Version comparison data:
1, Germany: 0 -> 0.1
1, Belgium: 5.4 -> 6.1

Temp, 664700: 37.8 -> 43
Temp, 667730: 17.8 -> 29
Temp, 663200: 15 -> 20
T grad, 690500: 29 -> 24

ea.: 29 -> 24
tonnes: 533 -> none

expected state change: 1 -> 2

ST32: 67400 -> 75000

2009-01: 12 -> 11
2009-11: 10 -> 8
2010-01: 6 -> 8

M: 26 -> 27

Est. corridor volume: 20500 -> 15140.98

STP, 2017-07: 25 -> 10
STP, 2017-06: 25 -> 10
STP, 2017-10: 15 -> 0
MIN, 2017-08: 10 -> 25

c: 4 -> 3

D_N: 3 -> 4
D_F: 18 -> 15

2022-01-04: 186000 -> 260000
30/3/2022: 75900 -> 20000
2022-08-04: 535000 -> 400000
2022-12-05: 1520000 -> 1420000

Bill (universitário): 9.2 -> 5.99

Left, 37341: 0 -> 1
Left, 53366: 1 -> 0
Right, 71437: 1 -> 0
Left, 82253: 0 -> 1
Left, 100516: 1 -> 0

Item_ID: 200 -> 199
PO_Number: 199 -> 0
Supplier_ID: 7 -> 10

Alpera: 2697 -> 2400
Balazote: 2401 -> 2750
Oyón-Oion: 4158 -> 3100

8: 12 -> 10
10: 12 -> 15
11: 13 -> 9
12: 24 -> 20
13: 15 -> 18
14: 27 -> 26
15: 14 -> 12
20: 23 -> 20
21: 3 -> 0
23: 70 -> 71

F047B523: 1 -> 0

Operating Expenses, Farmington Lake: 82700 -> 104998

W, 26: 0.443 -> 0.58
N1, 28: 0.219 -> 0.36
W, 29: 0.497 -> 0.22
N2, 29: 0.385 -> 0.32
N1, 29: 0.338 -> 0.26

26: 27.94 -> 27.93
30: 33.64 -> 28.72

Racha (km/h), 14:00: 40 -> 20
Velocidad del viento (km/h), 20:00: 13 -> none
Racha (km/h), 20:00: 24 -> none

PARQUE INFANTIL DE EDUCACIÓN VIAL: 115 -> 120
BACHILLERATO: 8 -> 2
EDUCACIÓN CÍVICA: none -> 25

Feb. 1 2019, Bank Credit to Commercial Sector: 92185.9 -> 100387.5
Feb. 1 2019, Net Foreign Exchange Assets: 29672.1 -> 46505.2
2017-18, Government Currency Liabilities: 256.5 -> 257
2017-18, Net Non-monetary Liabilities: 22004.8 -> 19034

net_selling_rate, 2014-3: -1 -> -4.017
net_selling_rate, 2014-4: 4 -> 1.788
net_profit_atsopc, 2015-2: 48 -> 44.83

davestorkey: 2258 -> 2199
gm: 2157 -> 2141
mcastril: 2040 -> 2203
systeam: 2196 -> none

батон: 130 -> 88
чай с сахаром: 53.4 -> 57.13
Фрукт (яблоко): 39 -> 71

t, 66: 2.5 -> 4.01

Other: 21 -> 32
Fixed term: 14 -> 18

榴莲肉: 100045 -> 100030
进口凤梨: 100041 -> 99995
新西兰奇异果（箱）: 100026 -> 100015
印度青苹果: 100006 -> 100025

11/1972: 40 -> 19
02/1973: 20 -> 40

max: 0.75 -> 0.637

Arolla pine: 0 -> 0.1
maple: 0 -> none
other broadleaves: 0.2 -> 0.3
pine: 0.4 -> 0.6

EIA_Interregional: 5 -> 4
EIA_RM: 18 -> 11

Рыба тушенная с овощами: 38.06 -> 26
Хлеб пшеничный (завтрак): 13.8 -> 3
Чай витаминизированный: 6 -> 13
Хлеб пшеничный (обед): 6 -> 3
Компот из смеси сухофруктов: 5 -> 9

THE PROBLEM: Look above for the line that contains "D_F: 18 -> 15". Starting there, transcribe every line exactly until you have copied the line that contains "Left, 100516: 1 -> 0".

TASK ANSWER:
D_F: 18 -> 15

2022-01-04: 186000 -> 260000
30/3/2022: 75900 -> 20000
2022-08-04: 535000 -> 400000
2022-12-05: 1520000 -> 1420000

Bill (universitário): 9.2 -> 5.99

Left, 37341: 0 -> 1
Left, 53366: 1 -> 0
Right, 71437: 1 -> 0
Left, 82253: 0 -> 1
Left, 100516: 1 -> 0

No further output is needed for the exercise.